Although various kill fluid properties may be desirable to control during well completions, density is the most important. The kill fluid density must typically generate a hydrostatic pressure profile in the wellbore greater than the (hydrostatic) pore pressure profile in the formation. Aqueous based or other high density kill fluids and fluid mixtures are typically used.
Other entraining fluids may be more compatible and less damaging to a productive interval, but may not have adequate density to be used safely, e.g. light oil-based fluids for an oil bearing productive interval would require large quantities of light oil under very high surface pressures. Mixing these light oil fluids with other fluids may provide the desired density, but sacrifice viscosity, compatibility, or other desired properties of an entraining fluid.
SUMMARY OF THE INVENTION
Such fluid density and formation damage problems are avoided in the present invention by isolating the productive interval zone of the wellbore. A separate, less dense entraining fluid is used in the isolated productive interval without displacing the more dense kill fluid in the remainder of the wellbore. The pressure, viscosity, compatibility, and other properties of the entraining fluid can be controlled without the primary concern for maintaining a high fluid density. In the preferred embodiment, a formation fluid which is less dense than the kill fluid is at least in part used as the entraining fluid, assuring fluid compatibility with the formation.

DATA PROVIDED |
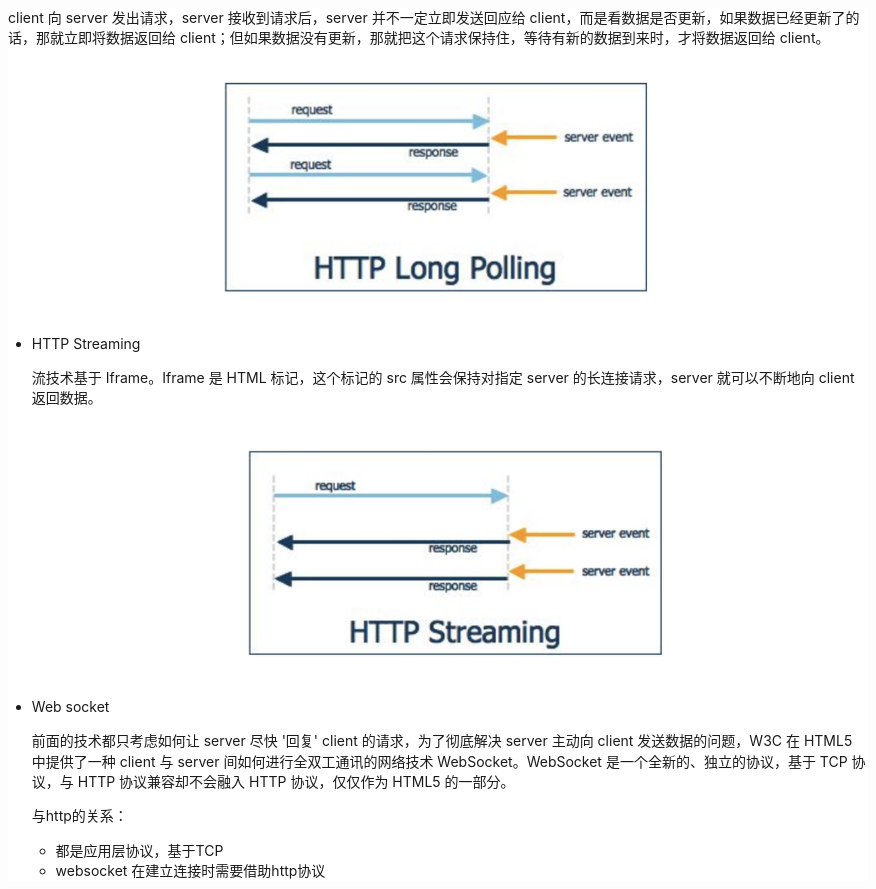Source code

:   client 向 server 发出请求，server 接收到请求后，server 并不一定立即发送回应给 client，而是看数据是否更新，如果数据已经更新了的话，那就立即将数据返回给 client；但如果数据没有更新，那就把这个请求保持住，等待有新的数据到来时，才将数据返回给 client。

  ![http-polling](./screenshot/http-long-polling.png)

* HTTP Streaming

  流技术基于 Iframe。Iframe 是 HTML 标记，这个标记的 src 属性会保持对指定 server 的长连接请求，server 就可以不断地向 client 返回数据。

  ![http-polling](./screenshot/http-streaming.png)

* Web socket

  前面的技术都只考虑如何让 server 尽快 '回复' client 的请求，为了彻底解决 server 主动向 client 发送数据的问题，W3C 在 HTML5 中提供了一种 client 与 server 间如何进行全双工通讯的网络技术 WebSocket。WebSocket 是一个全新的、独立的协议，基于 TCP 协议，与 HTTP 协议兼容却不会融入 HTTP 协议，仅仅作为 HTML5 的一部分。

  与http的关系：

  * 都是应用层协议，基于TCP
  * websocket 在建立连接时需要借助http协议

PROBLEMS TO WORK ON |
**a)** Decide whether each statement below agrees with the kill fluid text. For each one, answer yes or no and quote the words of the text that settle it.
(i) Density is the most important kill fluid property during well completions.
(ii) In the invention, the entraining fluid used in the isolated productive interval is denser than the kill fluid.
(iii) The invention displaces the kill fluid in the rest of the wellbore.
**b)** According to the kill fluid text, what is at least partly used as the entraining fluid in the preferred embodiment?
**c)** From the kill fluid text, quote the part that opens with the words containing "SUMMARY OF THE" and closes with "with the formation.".

TASK-BY-TASK RESULTS |
**a)**
(i) Yes: "density is the most important."
(ii) No: "A separate, less dense entraining fluid is used in the isolated productive interval"
(iii) No: "without displacing the more dense kill fluid in the remainder of the wellbore."

**b)** A formation fluid that is less dense than the kill fluid.

**c)**
SUMMARY OF THE INVENTION
Such fluid density and formation damage problems are avoided in the present invention by isolating the productive interval zone of the wellbore. A separate, less dense entraining fluid is used in the isolated productive interval without displacing the more dense kill fluid in the remainder of the wellbore. The pressure, viscosity, compatibility, and other properties of the entraining fluid can be controlled without the primary concern for maintaining a high fluid density. In the preferred embodiment, a formation fluid which is less dense than the kill fluid is at least in part used as the entraining fluid, assuring fluid compatibility with the formation.